One of the most dangerous aspects of MASLD is that it is usually silent. Fat can accumulate for years without causing pain or presenting red flags. Even inflammation and early scarring often cause no noticeable symptoms. Many patients feel completely well.
It is not uncommon for someone to discover they have cirrhosis only after developing a serious complication, such as an upper gastrointestinal bleed, fluid accumulation in the abdomen (ascites), leg swelling, confusion from toxin buildup known as hepatic encephalopathy, or jaundice.
By the time those events occur, the disease has often been present and progressing for decades.
Beyond its classification as a liver disease, MASLD is also a metabolic disease affecting multiple organs. At the center of this issue is metabolic syndrome, which is characterized by conditions like abdominal obesity, high blood pressure, elevated blood sugar or diabetes, high triglycerides, and low HDL cholesterol. More than one in three U.S. adults meets criteria for metabolic syndrome, and many do not know it.
Patients with MASLD are actually more likely to die from cardiovascular disease than from liver failure. The same metabolic dysfunction that injures the liver also fuels heart disease, stroke, and kidney disease. The liver is, in many ways, a barometer of overall metabolic health.
Because it is silent and because routine screening is not universally performed, MASLD remains significantly underdiagnosed. Millions of Americans likely have advanced fibrosis and do not know it.
The good news is that we do not need invasive testing to begin evaluating risk. Simple blood work, platelet counts, and validated scoring systems such as FIB-4 can help identify patients who need closer monitoring. Ultrasound can detect fat accumulation, and elastography can estimate liver stiffness and help stratify fibrosis risk without biopsy. All of these tests are available locally in eastern Idaho and Idaho Falls.

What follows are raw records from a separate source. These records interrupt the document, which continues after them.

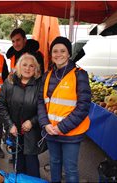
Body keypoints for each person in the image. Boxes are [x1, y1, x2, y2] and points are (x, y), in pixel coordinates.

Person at [38, 36, 91, 182]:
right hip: (51, 131)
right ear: (51, 54)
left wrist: (62, 127)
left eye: (63, 50)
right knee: (54, 164)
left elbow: (84, 106)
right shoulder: (47, 75)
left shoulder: (79, 74)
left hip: (71, 133)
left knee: (70, 169)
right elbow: (40, 102)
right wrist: (45, 124)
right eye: (55, 51)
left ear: (69, 54)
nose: (58, 54)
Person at [0, 53, 46, 177]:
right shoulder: (9, 82)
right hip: (15, 132)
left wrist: (32, 121)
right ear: (18, 66)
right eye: (24, 65)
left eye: (31, 66)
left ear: (36, 69)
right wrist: (10, 125)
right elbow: (2, 105)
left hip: (32, 132)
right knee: (18, 165)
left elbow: (45, 107)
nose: (27, 68)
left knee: (32, 165)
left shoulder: (40, 84)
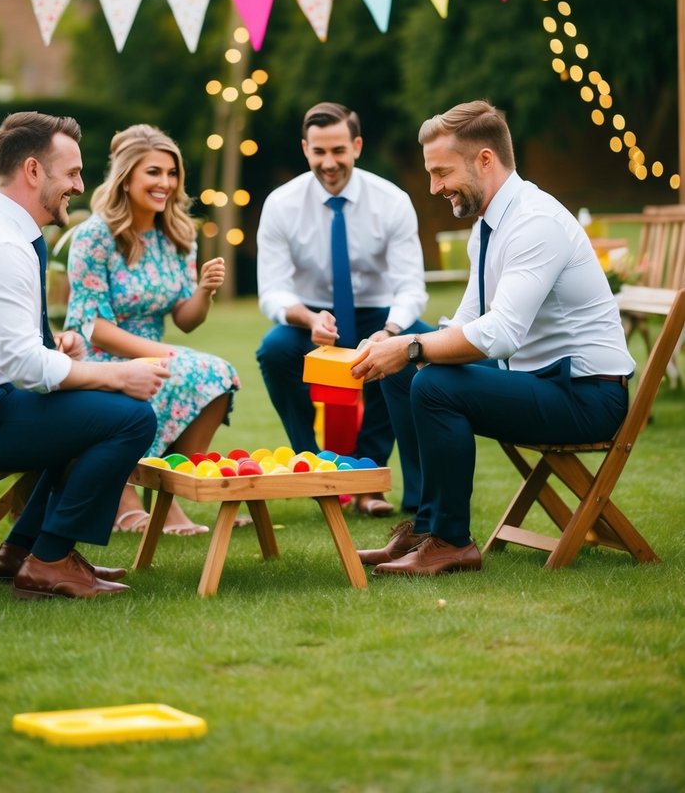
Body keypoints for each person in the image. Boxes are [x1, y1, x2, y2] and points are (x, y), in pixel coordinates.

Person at [352, 99, 634, 576]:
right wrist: (394, 342)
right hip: (538, 379)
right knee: (407, 374)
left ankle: (452, 541)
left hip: (587, 396)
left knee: (434, 384)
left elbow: (500, 334)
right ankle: (426, 527)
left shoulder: (535, 223)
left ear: (485, 159)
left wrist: (413, 349)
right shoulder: (487, 224)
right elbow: (465, 322)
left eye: (441, 173)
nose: (434, 187)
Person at [0, 111, 166, 601]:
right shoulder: (0, 246)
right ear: (32, 171)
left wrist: (57, 346)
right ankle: (47, 561)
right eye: (71, 173)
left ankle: (22, 550)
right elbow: (26, 369)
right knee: (130, 418)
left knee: (98, 415)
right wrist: (118, 376)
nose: (79, 185)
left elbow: (17, 352)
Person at [65, 123, 240, 537]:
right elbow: (93, 326)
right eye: (154, 172)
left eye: (172, 173)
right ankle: (124, 501)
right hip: (97, 353)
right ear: (126, 179)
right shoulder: (94, 236)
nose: (166, 183)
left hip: (152, 349)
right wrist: (160, 354)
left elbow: (185, 319)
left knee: (220, 374)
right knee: (184, 369)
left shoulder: (178, 234)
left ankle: (169, 499)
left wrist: (205, 291)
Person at [256, 101, 430, 516]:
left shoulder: (392, 201)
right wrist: (308, 318)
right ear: (305, 149)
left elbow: (411, 286)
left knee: (412, 352)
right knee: (274, 351)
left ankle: (370, 479)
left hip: (380, 314)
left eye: (338, 150)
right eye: (319, 152)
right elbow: (272, 291)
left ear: (356, 145)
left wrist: (390, 333)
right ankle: (314, 469)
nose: (329, 162)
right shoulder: (281, 204)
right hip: (312, 316)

Weight reduction of 7–10% of body weight has been shown to significantly reduce liver fat and inflammation. Improved blood sugar control, better lipid management, and regular physical activity all improve liver health.
Cirrhosis can creep up on people for years without them even knowing it. If you have diabetes, high blood pressure, elevated triglycerides, or central weight gain, talk to your provider about an evaluation of not only your heart, but your liver as well.
This column does not establish a provider/patient relationship and is for general informational purposes only. This column is not a substitute for consulting with a physician or other health care provider.